Il patriarca Bartolomeo I a proposito della conversione in moschea di Santa Sofia

Il patriarca ecumenico di Costantinopoli è intervenuto di nuovo, deplorandola, sulla decisione della Turchia di trasformare Santa Sofia e San Salvatore in Chora in moschee

 

 

Il patriarca ecumenico di Costantinopoli Bartolomeo I è intervenuto nuovamente in merito alla decisione del presidente della Turchia Recep Tayyip Erdogan di trasformare in moschea la basilica di Santa Sofia a Istanbul e il monastero di San Salvatore in Chora. Intervistato il 9 settembre dall’agenzia internazionale Sputnik, ha definito l’iniziativa del governo turco una offesa all’identità, alla storia e alla cultura del paese:

“Alcuni mesi fa – ha detto – Santa Sofia è stata convertita in moschea. Più tardi, San Salvatore in Chora, uno dei più bei monasteri, è stato trasformato in moschea. I dirigenti hanno preso queste decisioni in fretta, come se le moschee della città non fossero sufficienti, come se ci fosse bisogno di luoghi di culto per i credenti della religione maggioritaria di questo Paese.  Queste azioni offendono la nostra identità, la nostra storia e la nostra cultura. Noi siamo pazienti e preghiamo”. A fine giugno Bartolomeo I aveva espresso il suo disappunto in una intervista al Washington Post e il 31 giugno, celebrando la messa per la festa dei Santi apostoli, aveva commentato che la conversione in moschea di Santa Sofia avrebbe aggravato la divisione tra Cristiani e Musulmani: “la sacralità di Santa Sofia – aveva detto – costituisce il centro vitale dove si incontrano occidente e oriente, per cui la sua conversione in moschea sarà causa di rottura tra questi due mondi. Ė assurdo che Santa Sofia, punto d’incontro e ammirazione tra questi due mondi diventi causa di scontro tra loro, proprio nel 21mo secolo.
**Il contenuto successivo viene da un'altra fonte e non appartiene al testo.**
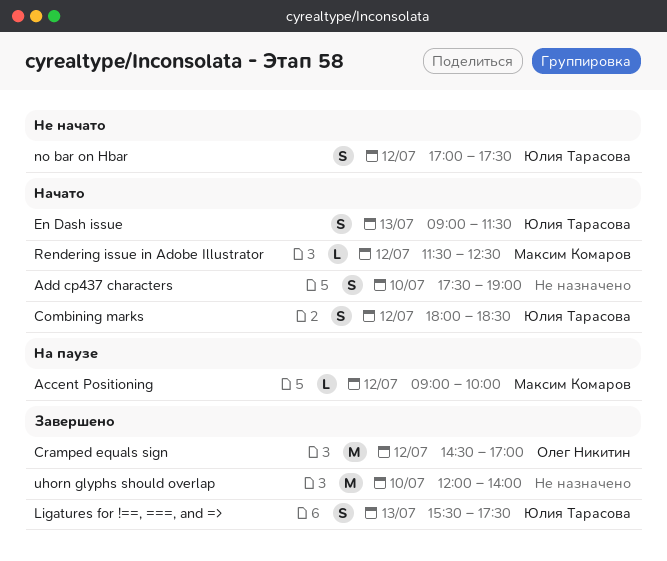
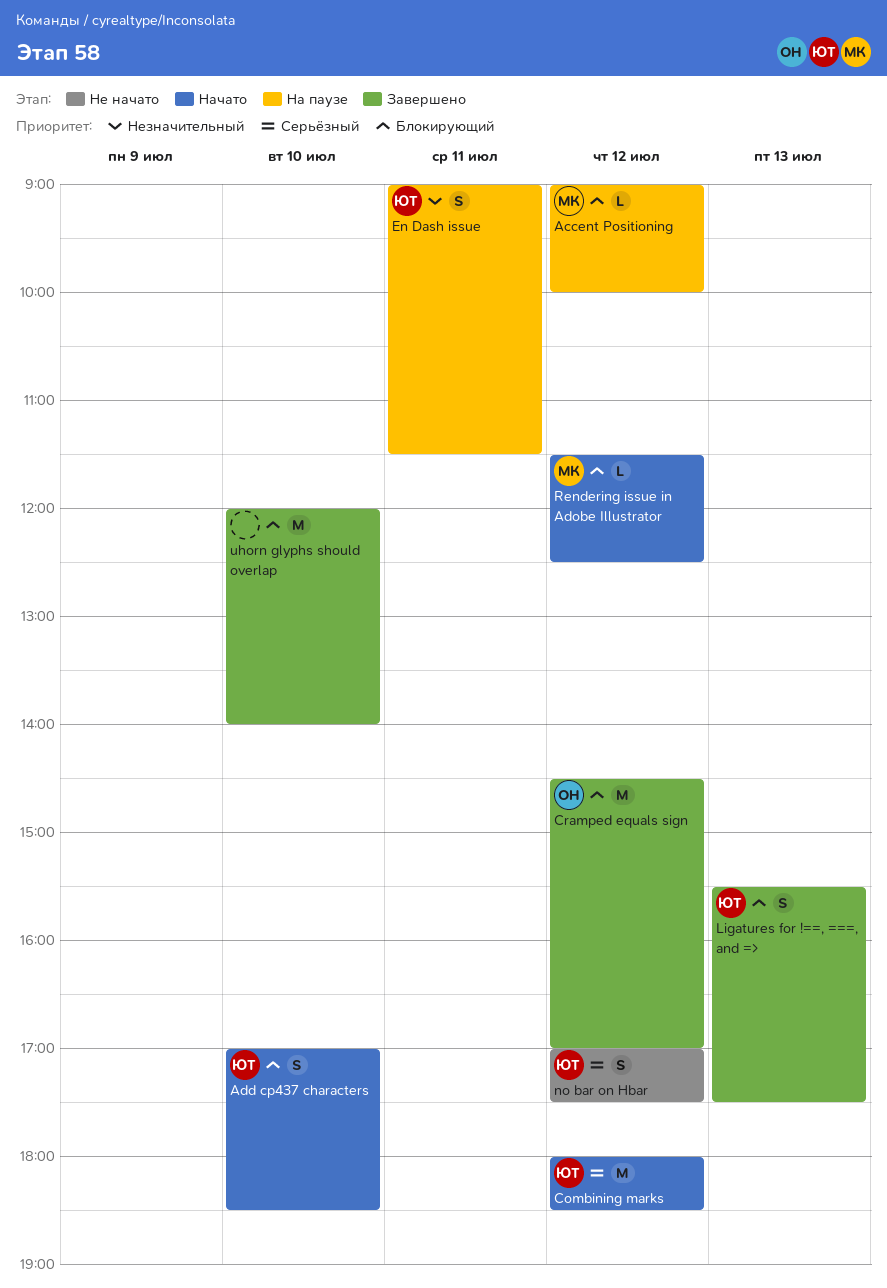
Add cp437 characters, owner: none -> Юлия Тарасова
Add cp437 characters, begins: 17:30 -> 17:00
Add cp437 characters, ends: 19:00 -> 18:30
Combining marks, estimate: S -> M
En Dash issue, status: Начато -> На паузе
En Dash issue, day: Jul 13 -> Jul 11

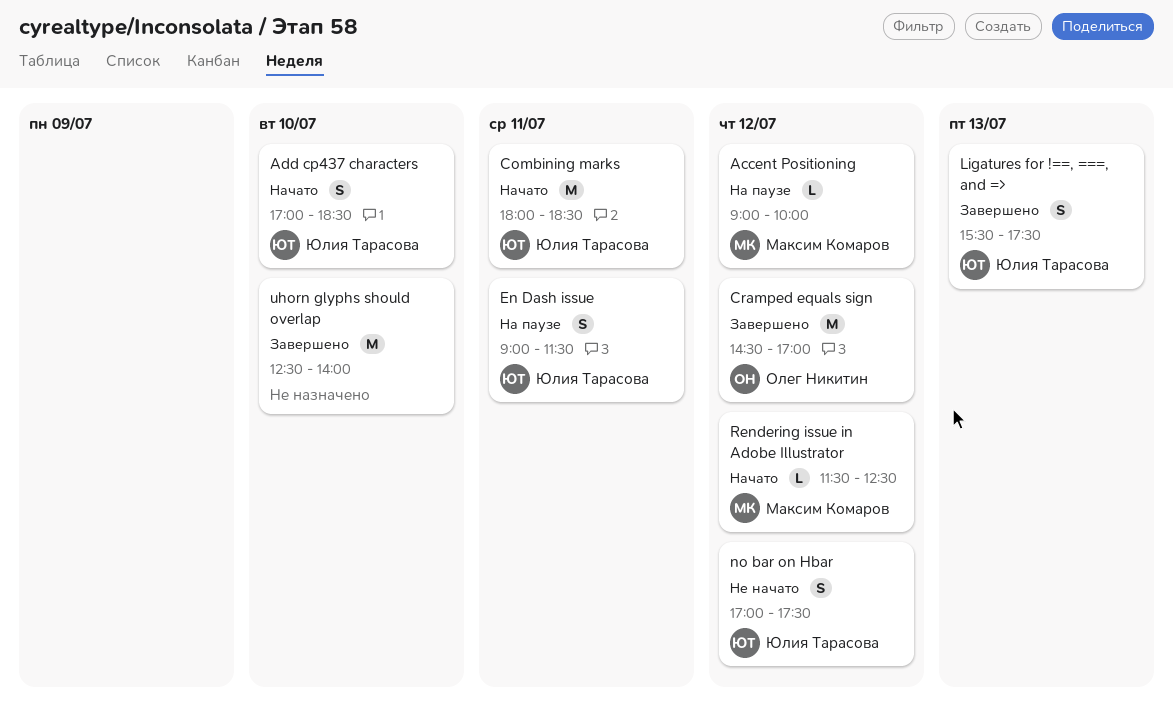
Combining marks, day: Jul 12 -> Jul 11
uhorn glyphs should overlap, begins: 12:00 -> 12:30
Perché Santa Sofia non appartiene soltanto a chi la possiede, ma è di tutta l’umanità. E tocca al popolo turco la grande responsabilità e il grande onore, ha concluso Bartolomeo, di far emergere l’universalità di questo storico monumento. Perché Santa Sofia come museo costituisce punto d’incontro, di dialogo, di solidarietà e di comprensione tra questi due mondi”.